Polynomials: irreducibility $\iff$ no zeros in F.

Question

Given is the polynomial $f \in F[x]$, with $deg(f)=3$. I have to prove, that f is irreducible iff $f$ has no zeros in $F$.

"$\Rightarrow$": let's prove the contrapositive: "if $f$ has zeros in $F$, then $f$ is not irreducible."

If $f$ has zeros in $F$, it means there's at least one zero and we can represent $f$ as product of two polynomials: $f = (ax + b) * q(x)$, where $deg(q)=2$. But for a polynomial to be irreducible, the only way to factor it into two polynomials is in a way that one of them is of degree $0$, i.e. it's not irreducible.

There are gaps in the prove which follows from some blind spots in my understanding of the material. Please, help.

QUESTIONS:

1) If a polynomial of degree 3 has a zero point, can I say, we can represent it in one of the following ways?

$f=(ax+b)q(x)\\ f= f = (ax+b)(cx+d)g(x)\\ f = (ax+b)(cx+d)(gx+h)$

What about polynomials of type $ax^3 + b$? I can also say that the zero point is $\sqrt[3]{-\frac ba}$. Which one should I use?

2) I saw people writing $(x - a)$ when they factor a polynomial or talk about zero points. If which cases I should use $(x-a)$ and $(ax+b)$ notations? Should I have used $(x-a_1)$ notaion in 1)

3) In my proof I do nothing with the fact that $deg(f) = 3$. I guess, this fact is given for some reason. Could you tell me please, what the reason is?

Sure, some people will find these question stupid and the answers straightforward, but I need your help to put every piece of information about polynomials on right places in my mind.

Answer 1

1) If $f(a)=0$, then all you know is that $f(x)=(\square x+\square)g(x)$ for some $g(x)$. You do not know from this if $g(x)$ can be factored further, so your other expressions are not generally valid. You also need to be able to justify how you know that $f(x)$ has a linear factor from the existence of a root.

It is true though that $f(x)$ will factor in one of two ways: a linear factor times a quadratic irreducible factor, or three linear factors. (Note that the second two factorizations in your list are actually the same, because $\deg f=3$.) You want to stick with the first factorization for your proof, because (a) it suffices and (b) it comes directly out of the application of the factor theorem.

2) The linear factor $x-a$ is technically of the form $\square x+\square$, but writing $x-a$ emphasizes the fact that you are using the factor theorem in your proof, and that you are using a zero (namely $a$) in order to construct the linear factor. For these reasons, writing $x-a$ is definitely better.

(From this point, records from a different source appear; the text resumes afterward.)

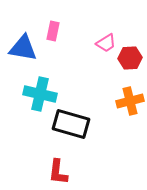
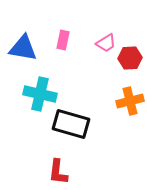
pink rectangle: moved 10 px right, 9 px down
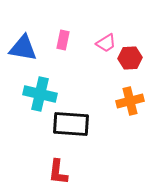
black rectangle: rotated 12 degrees counterclockwise
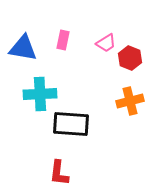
red hexagon: rotated 25 degrees clockwise
cyan cross: rotated 16 degrees counterclockwise
red L-shape: moved 1 px right, 1 px down
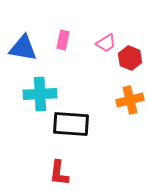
orange cross: moved 1 px up
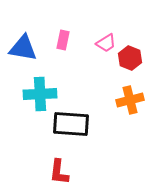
red L-shape: moved 1 px up
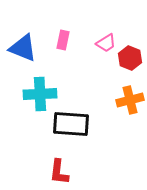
blue triangle: rotated 12 degrees clockwise
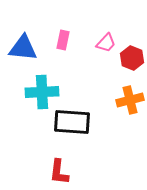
pink trapezoid: rotated 15 degrees counterclockwise
blue triangle: rotated 16 degrees counterclockwise
red hexagon: moved 2 px right
cyan cross: moved 2 px right, 2 px up
black rectangle: moved 1 px right, 2 px up
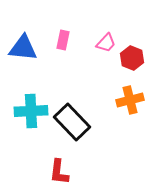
cyan cross: moved 11 px left, 19 px down
black rectangle: rotated 42 degrees clockwise
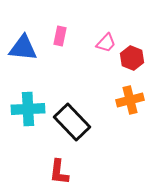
pink rectangle: moved 3 px left, 4 px up
cyan cross: moved 3 px left, 2 px up
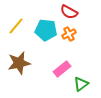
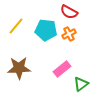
brown star: moved 5 px down; rotated 10 degrees clockwise
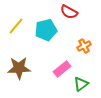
cyan pentagon: rotated 20 degrees counterclockwise
orange cross: moved 15 px right, 12 px down
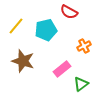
brown star: moved 4 px right, 7 px up; rotated 20 degrees clockwise
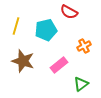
yellow line: rotated 24 degrees counterclockwise
pink rectangle: moved 3 px left, 4 px up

3) You have only done one half of the proof. You showed that if $f$ has a zero then it is reducible, and this fact actually does not depend on $\deg f=3$, as it's true for all polynomials. Now you need to show the other direction, that if $f$ is reducible, then it has a zero. Here you will use $\deg f=3$: if this is the case when $f$ is reducible, then what are the possible degrees of $f$'s factors?

Note that the originally problem asked you to show that $f$ is irreducible iff it has no zeros, and this is equivalent to showing $f$ is reducible iff it has a zero. This is because $\rm A\Leftrightarrow B$ and $\rm\neg A\Leftrightarrow\neg B$ are logically equivalent propositions (split the iff into two implications then use contraposition).

Answer 2

If $f(x)$ is a polynomial and $g(x)$ is any nonzero polynomial, you can always write $f(x)=q(x)g(x)+r(x)$ with polynomials $q(x)$, $r(x)$, $\deg r<\deg g$ (polynomial division with remainder). Especially, if you let $g(x)=x-a$ be a linear polynomial,you obtain $f(x)=q(x)\cdot(x-a)+r$ where $r$ is constant. If $a$ happens to be a root of $f$, observe that from $f(a)=q(a)\cdot 0+r$ you obtain $r=0$, i.e. $f(x)=q(x)(x-a)$. So if $\deg f>1$ and $f(a)=0$ for some $a\in F$, $f$ cannot be irreducible.

The property that $\deg f=3$ is needed for the other direction of the proof (For example $x^4-5x^2+6$ is reducible in $\mathbb Q[x]$ but has no root in $\mathbb Q$). Assume $f$ is reducible, say $f(x)=g(x)h(x)$ for some nonconstant polynomials $g,h$. What can you say about the degrees of $g$ and $h$?